The DataSync agent runs on a Virtualization platform such as VMWare and communicates with the AWS DataSync Endpoint

Task : A job within DataSync defines what is being synced, how quickly, FROM where to WHERE

Agent: Software used to read or write to on-premises data stores using NFS or SMB

Location: Every task has two locations. FROM and To. Eg: NFS, SMB, Amazon EFS, Amazon FSx, and Amazon S3

FSx for Windows File Server

  • Fully managed native windows file servers/shares
  • Designed for integrating with windows environments
  • Integrates with Directory Service or Self-Managed AD (On-premises)
  • Single or Multi-AZ within a VPC
  • On-demand and Scheduled backups
  • Accessible using VPC, Peering connections, VPN, Direct Connect
  • Native windows file system with support for de-duplication, Distributed file system (DFS), KMS at rest encryption and enforced encryption in transit
  • Accessed via SMB
  • Support for volume shadow copies (file level versioning)
  • Keywords/Features for FSx

    • VSS - User Driven Restores
    • Native file system accessible over SMB
    • Windows permission model
    • Supports DFS (Distributed file system) - scale out file share structure
    • Managed - no file server administration
    • Integrates with Directory Service and your own Active Directory

FSx for Lustre

  • Managed Lustre - Designed for HPC - LINUX clients and POSIX style permissions
  • Machine learning, Big Data, Financial modelling, SageMaker
  • 100's GB/s throughput & sub millisecond latency
  • Accessible over VPN or Direct Connect
  • Deployment types:

Scratch - Highly optimized for Short term, no replication & fast.

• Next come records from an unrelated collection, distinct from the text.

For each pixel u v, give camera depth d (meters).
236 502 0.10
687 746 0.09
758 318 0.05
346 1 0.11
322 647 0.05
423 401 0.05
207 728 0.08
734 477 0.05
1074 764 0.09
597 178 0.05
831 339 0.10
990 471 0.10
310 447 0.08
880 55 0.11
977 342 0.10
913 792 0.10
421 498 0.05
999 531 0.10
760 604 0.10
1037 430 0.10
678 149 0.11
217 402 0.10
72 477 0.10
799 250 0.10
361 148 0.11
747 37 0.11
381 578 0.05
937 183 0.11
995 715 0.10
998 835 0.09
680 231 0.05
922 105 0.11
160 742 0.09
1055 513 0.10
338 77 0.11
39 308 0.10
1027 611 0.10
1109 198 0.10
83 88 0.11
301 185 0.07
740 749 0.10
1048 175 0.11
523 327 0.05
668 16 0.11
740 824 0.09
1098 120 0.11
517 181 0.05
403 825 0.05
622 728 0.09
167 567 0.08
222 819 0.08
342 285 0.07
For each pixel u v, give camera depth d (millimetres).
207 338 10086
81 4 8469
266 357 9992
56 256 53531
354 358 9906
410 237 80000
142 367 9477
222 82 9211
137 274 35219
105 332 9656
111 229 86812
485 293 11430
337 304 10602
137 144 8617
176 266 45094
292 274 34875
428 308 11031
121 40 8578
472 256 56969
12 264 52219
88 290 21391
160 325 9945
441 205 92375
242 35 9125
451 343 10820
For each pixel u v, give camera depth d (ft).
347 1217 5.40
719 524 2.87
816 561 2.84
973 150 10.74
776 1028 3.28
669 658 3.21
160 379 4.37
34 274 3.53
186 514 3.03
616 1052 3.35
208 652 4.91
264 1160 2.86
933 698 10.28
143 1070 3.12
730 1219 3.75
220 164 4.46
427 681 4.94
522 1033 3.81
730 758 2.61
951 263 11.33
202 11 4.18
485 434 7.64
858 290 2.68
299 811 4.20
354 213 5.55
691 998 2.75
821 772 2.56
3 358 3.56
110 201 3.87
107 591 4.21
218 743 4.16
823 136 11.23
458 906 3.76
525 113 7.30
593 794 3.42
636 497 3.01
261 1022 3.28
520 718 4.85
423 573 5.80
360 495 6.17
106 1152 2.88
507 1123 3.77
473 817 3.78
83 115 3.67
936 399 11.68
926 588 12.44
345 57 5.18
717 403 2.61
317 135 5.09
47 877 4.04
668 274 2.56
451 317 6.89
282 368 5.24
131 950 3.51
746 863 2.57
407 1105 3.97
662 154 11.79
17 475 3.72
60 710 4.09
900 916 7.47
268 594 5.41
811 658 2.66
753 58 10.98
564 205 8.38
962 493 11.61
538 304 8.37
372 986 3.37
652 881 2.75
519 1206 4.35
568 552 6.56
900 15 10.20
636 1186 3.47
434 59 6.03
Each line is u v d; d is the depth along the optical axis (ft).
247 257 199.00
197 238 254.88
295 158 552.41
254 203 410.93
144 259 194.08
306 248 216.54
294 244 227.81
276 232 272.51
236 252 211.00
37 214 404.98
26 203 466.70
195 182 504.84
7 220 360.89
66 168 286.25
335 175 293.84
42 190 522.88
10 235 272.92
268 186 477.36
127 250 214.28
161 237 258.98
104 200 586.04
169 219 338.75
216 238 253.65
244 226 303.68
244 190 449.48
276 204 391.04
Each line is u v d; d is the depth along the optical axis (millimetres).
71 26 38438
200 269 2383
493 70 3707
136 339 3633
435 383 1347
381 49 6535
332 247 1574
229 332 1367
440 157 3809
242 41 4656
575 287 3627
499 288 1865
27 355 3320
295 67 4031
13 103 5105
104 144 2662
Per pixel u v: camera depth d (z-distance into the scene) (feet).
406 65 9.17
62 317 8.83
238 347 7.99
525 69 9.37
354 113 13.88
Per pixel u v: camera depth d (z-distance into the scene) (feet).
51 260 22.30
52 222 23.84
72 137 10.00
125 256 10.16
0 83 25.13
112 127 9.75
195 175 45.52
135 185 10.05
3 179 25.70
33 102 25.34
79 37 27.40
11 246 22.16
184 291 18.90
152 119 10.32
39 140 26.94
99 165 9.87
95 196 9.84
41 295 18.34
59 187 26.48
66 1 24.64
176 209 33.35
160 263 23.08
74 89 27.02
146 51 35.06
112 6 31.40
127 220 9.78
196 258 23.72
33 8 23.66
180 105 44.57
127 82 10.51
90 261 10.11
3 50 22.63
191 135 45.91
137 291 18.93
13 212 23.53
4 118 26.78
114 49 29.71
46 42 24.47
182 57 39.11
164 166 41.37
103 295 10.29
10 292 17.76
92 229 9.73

NO HA, NO Replication, & for short term or temporary workloads

Persistent - longer term, HA(in one AZ), self healing


A file system is associated with a repository (Eg: S3) when created. Initially the data is visible in the file system but not actually stored there. Data is Lazy Loaded from S3 into the file system as it's needed(on access). Data can be exported back to S3 at any point using the hsm_archive command

AWS Transfer Family

  • Managed file transfer service - Supports transferring to or from S3 and EFS
  • Provides managed servers which support protocols
  • FTP - Unencrypted file transfer
  • FTPS - (FTP Secure) File transfer with TLS encryption
  • SFTP - File transfer over SSH
  • AS2 - (Applicability Statement 2) Structured B2B data
  • Identities - Service managed, Directory Service, Custom (Lambda/APIGW)
  • Managed File Transfer Workflow (MFTW) - serverless file workflow engine
  • MultiAZ - resilient and scalable
  • Charges based on provisioned server per hour + data transferred
  • With FTP and FTPS only Directory Service or Custom IDP (Identity Providers) are supported

  • FTP - VPC only (Cannot be public)

  • AS2 - VPC Internet/internal only

Endpoint Types


  • Endpoint running in AWS public Zone
  • Only supports SFTP
  • Has a dynamic IP which can change
  • Cannot use network access controls or security groups

VPC - Internet

  • Run inside a VPC
  • Can use SFTP, FTPS, AS2
  • Accessible via DX/VPN
  • Can use SG and NACL
  • Static Private IP
  • Allocated with elastic IP (Accessible over public internet)

VPC - Internal

  • Run inside a VPC
  • Can use SFTP, FTP, FTPS, AS2
  • Accessible via DX/VPN
  • Can use SG and NACL
  • Static Private IP